Another challenge is the downfall of primary health clinics, or family doctors, the WHO representative said. Because primary-care doctors couldn’t add substantial markups to their services, both doctors and patients gravitated toward specialized hospitals. That explains why most Chinese hospitals are constantly overcrowded.
A system that relies almost entirely on specialized hospitals is much too expensive, Schwartländer said. So China is now working on building a “tiered system,” where people are placed in primary clinics or specialized hospitals and moved from one tier to another depending on their needs.

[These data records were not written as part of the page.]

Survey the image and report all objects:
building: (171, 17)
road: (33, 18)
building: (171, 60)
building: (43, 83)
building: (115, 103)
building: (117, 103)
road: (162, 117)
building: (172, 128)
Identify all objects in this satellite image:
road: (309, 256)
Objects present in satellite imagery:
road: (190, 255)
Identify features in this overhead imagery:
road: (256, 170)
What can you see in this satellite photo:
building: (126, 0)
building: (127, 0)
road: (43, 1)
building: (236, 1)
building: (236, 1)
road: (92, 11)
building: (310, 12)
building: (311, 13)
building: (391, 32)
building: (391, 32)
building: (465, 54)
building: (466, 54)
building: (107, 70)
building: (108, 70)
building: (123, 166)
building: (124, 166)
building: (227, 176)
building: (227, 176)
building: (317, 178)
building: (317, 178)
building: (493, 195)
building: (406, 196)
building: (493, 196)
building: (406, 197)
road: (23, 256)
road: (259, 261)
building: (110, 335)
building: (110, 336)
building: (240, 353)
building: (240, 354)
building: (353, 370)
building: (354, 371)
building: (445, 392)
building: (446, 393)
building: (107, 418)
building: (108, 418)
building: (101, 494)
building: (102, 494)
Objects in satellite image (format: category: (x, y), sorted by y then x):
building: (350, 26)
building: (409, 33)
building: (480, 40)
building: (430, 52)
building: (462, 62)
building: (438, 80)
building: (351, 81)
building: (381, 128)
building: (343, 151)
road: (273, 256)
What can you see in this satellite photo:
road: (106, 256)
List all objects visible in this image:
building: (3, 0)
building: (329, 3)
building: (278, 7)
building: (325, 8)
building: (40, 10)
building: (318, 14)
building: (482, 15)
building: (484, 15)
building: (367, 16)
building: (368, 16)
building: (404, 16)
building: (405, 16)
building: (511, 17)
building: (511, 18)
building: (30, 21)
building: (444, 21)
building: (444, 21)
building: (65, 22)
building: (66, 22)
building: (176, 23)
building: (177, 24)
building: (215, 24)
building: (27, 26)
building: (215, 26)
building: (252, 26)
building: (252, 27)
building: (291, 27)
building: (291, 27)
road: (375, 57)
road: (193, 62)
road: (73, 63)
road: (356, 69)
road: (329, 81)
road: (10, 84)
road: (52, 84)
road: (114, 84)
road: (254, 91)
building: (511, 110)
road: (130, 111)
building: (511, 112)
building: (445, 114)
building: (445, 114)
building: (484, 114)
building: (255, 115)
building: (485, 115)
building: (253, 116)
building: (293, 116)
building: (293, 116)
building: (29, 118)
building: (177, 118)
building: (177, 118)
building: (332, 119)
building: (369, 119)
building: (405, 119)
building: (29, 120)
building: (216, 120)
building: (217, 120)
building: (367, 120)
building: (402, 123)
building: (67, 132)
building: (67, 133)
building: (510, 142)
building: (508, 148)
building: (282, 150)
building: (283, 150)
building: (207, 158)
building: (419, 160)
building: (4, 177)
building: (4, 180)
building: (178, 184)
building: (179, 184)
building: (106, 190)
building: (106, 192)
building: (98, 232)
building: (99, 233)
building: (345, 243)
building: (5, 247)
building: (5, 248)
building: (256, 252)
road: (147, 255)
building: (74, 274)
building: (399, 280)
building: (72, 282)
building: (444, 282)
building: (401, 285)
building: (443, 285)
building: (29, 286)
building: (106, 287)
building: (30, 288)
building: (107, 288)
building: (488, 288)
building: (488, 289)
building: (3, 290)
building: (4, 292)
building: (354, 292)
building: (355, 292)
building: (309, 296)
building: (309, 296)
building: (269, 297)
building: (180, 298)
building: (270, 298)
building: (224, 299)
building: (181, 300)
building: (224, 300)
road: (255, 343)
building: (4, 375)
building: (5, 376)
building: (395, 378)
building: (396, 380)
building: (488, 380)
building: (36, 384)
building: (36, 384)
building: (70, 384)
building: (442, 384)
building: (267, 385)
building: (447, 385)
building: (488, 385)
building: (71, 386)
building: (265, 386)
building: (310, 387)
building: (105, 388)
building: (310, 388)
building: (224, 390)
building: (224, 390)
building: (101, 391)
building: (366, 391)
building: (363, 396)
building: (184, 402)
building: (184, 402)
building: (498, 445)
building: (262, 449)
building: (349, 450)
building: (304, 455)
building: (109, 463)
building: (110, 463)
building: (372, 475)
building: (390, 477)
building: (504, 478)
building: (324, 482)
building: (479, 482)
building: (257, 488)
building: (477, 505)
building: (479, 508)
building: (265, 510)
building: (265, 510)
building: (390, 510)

China’s International Role
As China’s economy has shifted, so has its position in the international arena for health care and research.
Other countries have stopped financing WHO projects in China that would be typical for developing countries. But instead organizations are showing interest in research and medical collaboration, as well as bringing the regulatory system up to international standards.
The Bill and Melinda Gates Foundation wants to help upgrade the Chinese regulatory system to boost innovation in the pharma sector, Schwartländer said. Similarly, Gavi, the Vaccine Alliance, supports a program through which Chinese-produced vaccines are “pre-qualified” by WHO, which ensures they’re produced at international standards.
“It’s a very different strategy, how we engage China as a partner,” Schwartländer said. “On one hand, where can we really help in their own development, but then how can we engage China as a very active and helpful partner globally in terms of innovation of health products: pre-qualified vaccines, pre-qualified drugs, which can be produced at high quality and much cheaper here.”
In its relations with the Chinese government, WHO brings in foreign experts for meetings with government officials; gives assistance for legal initiatives such as banning smoking in public places in Beijing, and soon possibly all over China; supports other projects such as the “Healthy Cities” program, which aims to engage mayors across China in building healthier environments; and offers feedback on various areas of diseases.
Currently, China could do better in managing hepatitis and tuberculosis, Schwartländer said. In the area of AIDS, which is his specialty, the WHO representative said the HIV crisis related to the black blood market in the 1990s has been fully contained. But there’s recently been an upsurge in the spread of HIV in urban gay communities. The issue would require a more open conversation about health risks among gays, and the strengthening of the NGO culture, he said.
In his years in China, Schwartländer says he’s learned it’s important to build his partners’ trust and offer feedback that includes possible solutions.
“I personally spend a lot of time, and I read a lot in social media to understand where things are going, and then what’s the wheel that I can turn to change something a little bit,” he said. “It’s small wheels that we have because I don’t have billions of dollars. But sometimes I need to find the small wheel that might make a big difference because you suddenly reach somebody with an idea who then can translate this into action.”